Problem to work on: Look below for the line holding "(3)) | 02/02/2017 |" and the line holding "(4)) | 02/02/2017 |". Transcribe exactly those lines and all lines between them, nothing more.

★ ★ ★

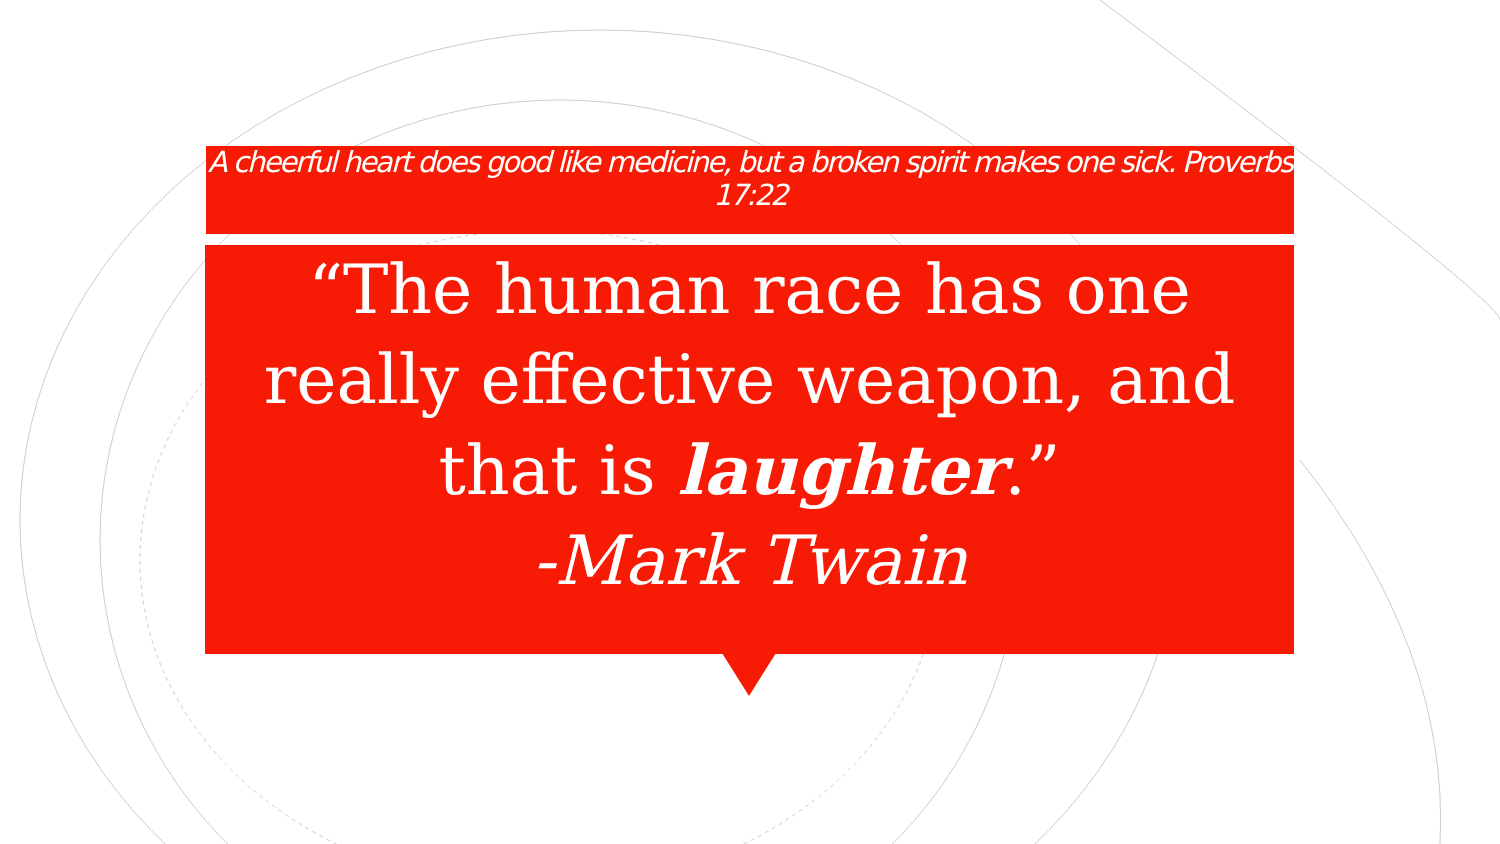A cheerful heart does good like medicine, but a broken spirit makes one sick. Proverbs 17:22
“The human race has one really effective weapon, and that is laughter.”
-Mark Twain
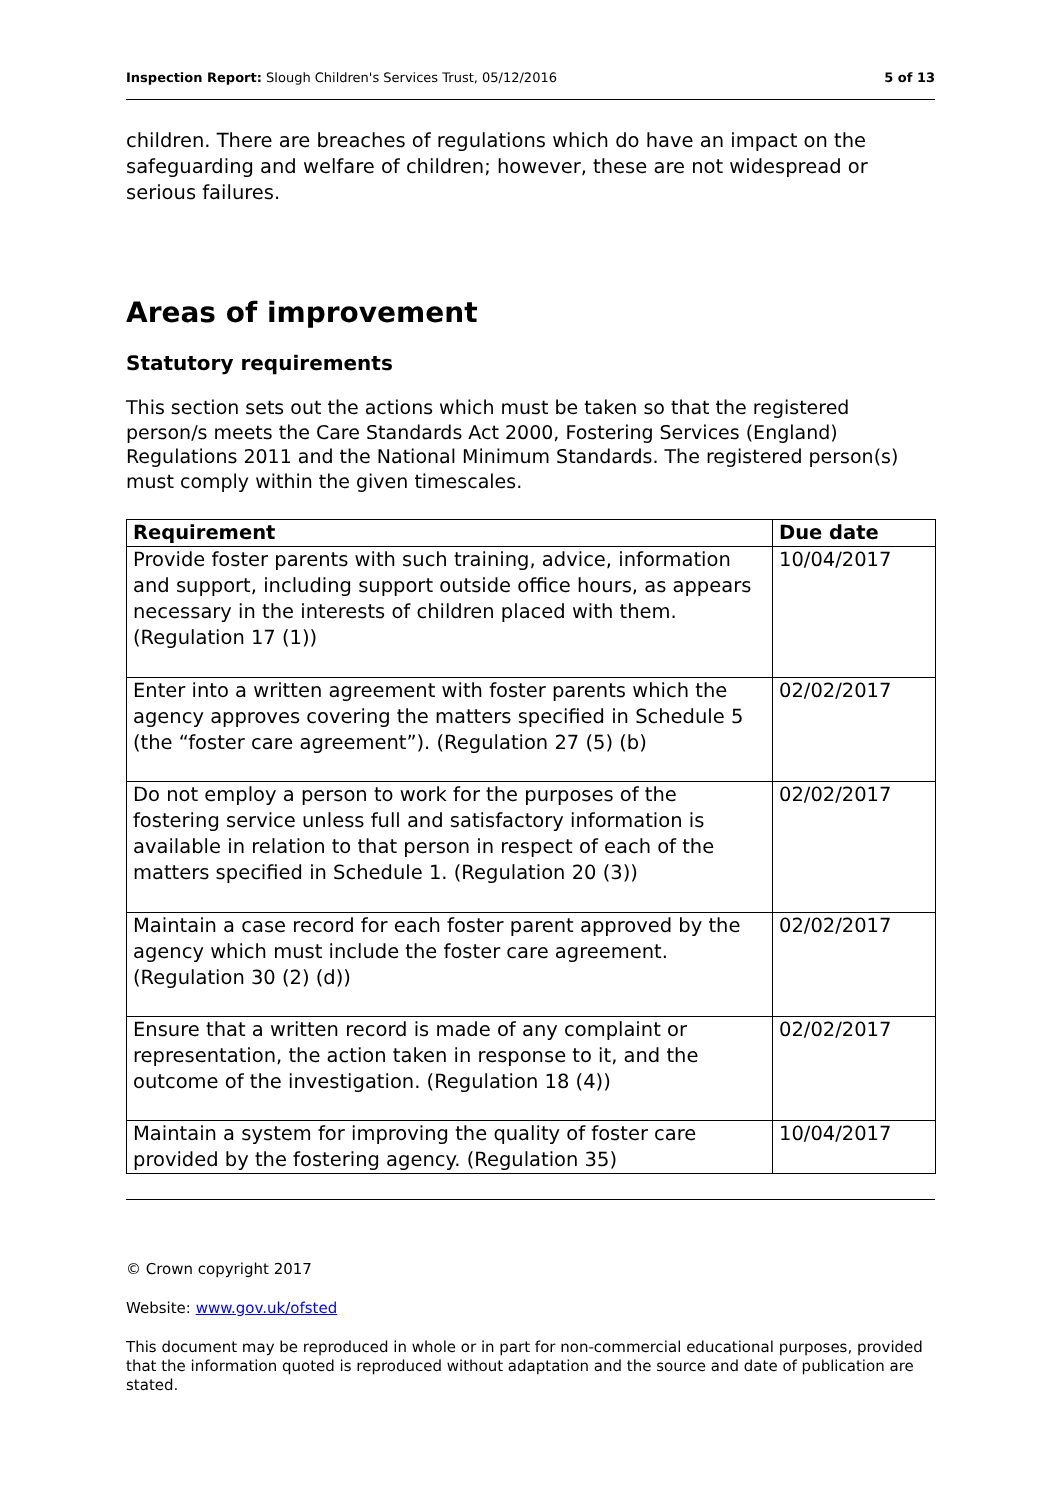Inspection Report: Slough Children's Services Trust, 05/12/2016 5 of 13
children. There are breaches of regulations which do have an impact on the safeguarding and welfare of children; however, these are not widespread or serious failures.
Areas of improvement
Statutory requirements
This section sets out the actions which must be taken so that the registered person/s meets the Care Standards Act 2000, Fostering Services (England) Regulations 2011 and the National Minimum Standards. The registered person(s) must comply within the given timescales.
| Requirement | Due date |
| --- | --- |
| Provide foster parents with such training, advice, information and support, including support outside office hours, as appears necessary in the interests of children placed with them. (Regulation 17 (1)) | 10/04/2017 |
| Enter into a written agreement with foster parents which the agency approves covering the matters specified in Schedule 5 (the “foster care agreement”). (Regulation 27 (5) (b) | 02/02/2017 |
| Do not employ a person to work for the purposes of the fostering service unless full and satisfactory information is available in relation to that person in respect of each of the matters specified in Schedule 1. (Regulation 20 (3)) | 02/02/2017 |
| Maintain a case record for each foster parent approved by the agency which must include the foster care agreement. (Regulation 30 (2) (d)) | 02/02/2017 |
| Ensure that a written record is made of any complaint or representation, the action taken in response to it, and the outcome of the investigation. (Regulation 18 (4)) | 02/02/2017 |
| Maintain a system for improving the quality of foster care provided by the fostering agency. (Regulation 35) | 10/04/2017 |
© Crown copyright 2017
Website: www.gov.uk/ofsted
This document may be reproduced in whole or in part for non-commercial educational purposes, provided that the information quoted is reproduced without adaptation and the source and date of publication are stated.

★ ★ ★

Exercise output:
| Do not employ a person to work for the purposes of the fostering service unless full and satisfactory information is available in relation to that person in respect of each of the matters specified in Schedule 1. (Regulation 20 (3)) | 02/02/2017 |
| Maintain a case record for each foster parent approved by the agency which must include the foster care agreement. (Regulation 30 (2) (d)) | 02/02/2017 |
| Ensure that a written record is made of any complaint or representation, the action taken in response to it, and the outcome of the investigation. (Regulation 18 (4)) | 02/02/2017 |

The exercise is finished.